Reuters
Senate campaign turns to seamy fiction in finale
WASHINGTON (Reuters) - U.S. congressional election campaigns, already dominated by negative advertising, took a seamy turn on Friday as a Republican incumbent seized on sexually explicit passages from a Democratic opponent's novel.
Virginia Republican Sen. George Allen, in a tight race for re-election with Democratic challenger and Vietnam veteran James Webb, issued a press release citing racy passages from five of Webb's military novels.
The excerpts included passages that detailed underage sex scenes and scenes that could be construed as demeaning to women.
Webb told The Washington Post Radio on Friday the release of the excerpts was "a Karl Rove campaign tactic" and a "classic example of the way this campaign has worked. It's smear after smear." Rove is the top White House political adviser.

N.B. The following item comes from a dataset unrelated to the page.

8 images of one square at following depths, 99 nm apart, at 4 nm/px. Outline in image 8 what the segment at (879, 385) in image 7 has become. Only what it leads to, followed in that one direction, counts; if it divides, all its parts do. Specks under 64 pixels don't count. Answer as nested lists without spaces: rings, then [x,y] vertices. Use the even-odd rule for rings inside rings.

Webb defended his fiction as "illuminative" and complained that the interviewer read the sexually charged passages from his books on the radio.
The Allen campaign's tactic came during a week in which the Republican National Committee released an advertisement aimed at a Democratic candidate for the Senate from Tennessee, Harold Ford.
That ad pointed out that Ford had attended a Playboy party and it included a bare-shouldered white woman urging the black Ford to give her a call sometime. Some complained the ad was racist before it was withdrawn.
In defense of his books, Webb referred to a novel written by Vice President Dick Cheney's wife Lynne, which the Democratic Senate campaign committee later said "featured brothels and attempted rapes."
In a CNN interview, Lynne Cheney refuted those claims. "I have never written anything sexually explicit," she said.